Entre cookieless et consentless, les éditeurs cherchent aujourd’hui comment embrasser les nouvelles transformations de l’écosystème, sans y laisser trop de plumes. Quels sont les enjeux et les sources de monétisation actuels des éditeurs ?
Fin des cookies tiers et trafic non-consenti : les nouvelles contraintes qui pèsent sur la monétisation
En 2022, devant la fin des cookies tiers annoncée par Google et la chute du trafic consenti engendrée par le renforcement des règles de consentement (CNIL), l’objectif des éditeurs est avant tout de préserver leurs niveaux de revenus. Ils planchent notamment sur des sujets tels que le ciblage sans cookie ainsi que la valorisation de leurs données first-party ou de leurs inventaires non consentis.

• **ENREGISTREMENTS FOURNIS**
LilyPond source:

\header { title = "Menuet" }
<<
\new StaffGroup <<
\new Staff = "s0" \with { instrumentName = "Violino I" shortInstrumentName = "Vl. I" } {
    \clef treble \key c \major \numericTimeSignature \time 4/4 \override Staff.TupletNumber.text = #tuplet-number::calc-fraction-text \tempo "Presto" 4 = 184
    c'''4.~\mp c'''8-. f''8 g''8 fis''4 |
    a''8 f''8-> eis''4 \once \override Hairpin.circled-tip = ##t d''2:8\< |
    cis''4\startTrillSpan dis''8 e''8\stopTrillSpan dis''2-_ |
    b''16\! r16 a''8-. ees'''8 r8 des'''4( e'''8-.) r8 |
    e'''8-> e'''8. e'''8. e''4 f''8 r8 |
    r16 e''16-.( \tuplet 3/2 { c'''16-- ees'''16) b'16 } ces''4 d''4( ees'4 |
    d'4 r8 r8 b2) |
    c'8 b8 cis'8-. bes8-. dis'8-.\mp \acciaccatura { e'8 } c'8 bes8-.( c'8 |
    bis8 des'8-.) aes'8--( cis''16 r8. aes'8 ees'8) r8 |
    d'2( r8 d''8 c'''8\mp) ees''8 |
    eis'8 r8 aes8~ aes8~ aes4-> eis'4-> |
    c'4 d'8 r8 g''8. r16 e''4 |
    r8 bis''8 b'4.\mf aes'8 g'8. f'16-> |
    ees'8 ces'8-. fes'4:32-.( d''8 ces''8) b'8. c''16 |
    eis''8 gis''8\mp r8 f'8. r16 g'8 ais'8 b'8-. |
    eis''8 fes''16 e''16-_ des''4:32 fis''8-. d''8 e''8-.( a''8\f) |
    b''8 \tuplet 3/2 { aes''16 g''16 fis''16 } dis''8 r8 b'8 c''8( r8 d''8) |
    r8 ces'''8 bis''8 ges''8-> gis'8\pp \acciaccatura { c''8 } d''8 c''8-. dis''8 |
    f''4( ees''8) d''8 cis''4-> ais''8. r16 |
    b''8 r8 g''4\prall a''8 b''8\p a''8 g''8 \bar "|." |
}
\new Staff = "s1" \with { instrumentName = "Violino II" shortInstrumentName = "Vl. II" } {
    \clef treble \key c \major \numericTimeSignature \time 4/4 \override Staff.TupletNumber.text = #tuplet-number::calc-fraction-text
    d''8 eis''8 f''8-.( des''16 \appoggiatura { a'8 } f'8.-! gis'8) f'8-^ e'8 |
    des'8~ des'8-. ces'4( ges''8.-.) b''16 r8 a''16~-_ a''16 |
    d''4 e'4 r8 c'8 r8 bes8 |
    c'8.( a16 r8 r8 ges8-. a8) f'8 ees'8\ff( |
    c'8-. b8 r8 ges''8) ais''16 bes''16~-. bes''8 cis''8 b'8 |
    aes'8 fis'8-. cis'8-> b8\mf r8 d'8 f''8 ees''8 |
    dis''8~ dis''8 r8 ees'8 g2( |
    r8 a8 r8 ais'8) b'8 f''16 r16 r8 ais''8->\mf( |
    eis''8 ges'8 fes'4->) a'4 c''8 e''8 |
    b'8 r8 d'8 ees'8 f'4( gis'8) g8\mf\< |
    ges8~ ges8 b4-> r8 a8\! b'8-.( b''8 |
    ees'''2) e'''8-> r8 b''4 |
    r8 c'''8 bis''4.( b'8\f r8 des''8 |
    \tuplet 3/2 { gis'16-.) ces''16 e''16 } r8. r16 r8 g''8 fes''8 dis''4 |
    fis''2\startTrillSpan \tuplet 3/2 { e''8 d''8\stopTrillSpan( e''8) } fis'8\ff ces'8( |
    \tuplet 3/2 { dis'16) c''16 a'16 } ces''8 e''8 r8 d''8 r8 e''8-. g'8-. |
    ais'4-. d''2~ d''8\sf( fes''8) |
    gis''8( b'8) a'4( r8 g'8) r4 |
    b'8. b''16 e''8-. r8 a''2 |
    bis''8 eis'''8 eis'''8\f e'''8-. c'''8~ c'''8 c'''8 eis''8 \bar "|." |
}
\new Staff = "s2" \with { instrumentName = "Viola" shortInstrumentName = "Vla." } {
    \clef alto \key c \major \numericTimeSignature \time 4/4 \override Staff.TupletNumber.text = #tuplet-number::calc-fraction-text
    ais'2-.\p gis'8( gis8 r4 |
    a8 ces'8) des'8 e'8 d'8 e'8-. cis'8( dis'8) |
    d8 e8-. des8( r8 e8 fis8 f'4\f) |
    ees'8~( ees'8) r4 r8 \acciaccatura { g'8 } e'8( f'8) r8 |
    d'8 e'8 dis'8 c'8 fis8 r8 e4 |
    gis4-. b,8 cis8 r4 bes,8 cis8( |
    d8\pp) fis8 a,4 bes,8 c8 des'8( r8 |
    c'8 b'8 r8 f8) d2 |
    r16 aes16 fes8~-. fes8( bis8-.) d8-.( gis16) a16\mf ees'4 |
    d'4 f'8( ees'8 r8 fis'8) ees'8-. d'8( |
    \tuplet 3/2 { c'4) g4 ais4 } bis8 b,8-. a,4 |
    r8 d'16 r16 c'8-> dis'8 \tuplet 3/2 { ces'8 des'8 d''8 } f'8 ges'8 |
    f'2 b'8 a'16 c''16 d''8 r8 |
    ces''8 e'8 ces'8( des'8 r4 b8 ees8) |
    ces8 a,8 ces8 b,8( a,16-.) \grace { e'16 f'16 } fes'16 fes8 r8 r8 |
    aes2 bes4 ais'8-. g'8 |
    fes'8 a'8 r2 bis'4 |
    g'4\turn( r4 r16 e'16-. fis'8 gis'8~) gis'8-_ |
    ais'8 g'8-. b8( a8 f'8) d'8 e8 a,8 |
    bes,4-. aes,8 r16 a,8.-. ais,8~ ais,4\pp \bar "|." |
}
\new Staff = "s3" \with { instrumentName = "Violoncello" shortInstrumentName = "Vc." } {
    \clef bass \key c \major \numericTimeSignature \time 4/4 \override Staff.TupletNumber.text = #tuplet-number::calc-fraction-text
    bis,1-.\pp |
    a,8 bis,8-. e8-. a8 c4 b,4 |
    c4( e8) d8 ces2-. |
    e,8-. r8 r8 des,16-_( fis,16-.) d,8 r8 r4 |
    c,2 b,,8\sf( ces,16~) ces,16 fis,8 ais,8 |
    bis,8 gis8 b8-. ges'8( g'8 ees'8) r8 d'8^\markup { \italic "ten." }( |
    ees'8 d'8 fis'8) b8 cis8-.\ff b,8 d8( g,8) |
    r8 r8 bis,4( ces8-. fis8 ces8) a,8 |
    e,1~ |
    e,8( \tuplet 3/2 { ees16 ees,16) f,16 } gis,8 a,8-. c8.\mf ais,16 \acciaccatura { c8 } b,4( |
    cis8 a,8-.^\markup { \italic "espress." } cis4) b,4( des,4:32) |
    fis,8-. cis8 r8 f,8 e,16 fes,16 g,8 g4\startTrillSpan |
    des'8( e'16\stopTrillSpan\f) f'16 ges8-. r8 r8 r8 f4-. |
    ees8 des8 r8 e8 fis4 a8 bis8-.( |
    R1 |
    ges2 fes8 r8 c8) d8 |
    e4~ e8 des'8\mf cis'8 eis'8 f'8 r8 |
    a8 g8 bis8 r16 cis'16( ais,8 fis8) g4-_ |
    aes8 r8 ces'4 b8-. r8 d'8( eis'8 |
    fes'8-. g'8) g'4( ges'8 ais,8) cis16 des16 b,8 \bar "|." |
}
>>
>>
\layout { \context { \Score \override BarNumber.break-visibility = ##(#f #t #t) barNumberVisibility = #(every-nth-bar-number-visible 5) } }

• **CONSIGNES**
**A.** Selon l'extrait, quel est avant tout l'objectif des éditeurs en 2022 ?
**B.** Recopiez un passage de l'extrait, en partant de « Entre cookieless et » et en allant jusqu'à « des éditeurs ? ».
Seul l'extrait sert de source pour répondre.

• **RÉPONSES PAR CONSIGNE**
**A.** Préserver leurs niveaux de revenus.

**B.**
Entre cookieless et consentless, les éditeurs cherchent aujourd’hui comment embrasser les nouvelles transformations de l’écosystème, sans y laisser trop de plumes. Quels sont les enjeux et les sources de monétisation actuels des éditeurs ?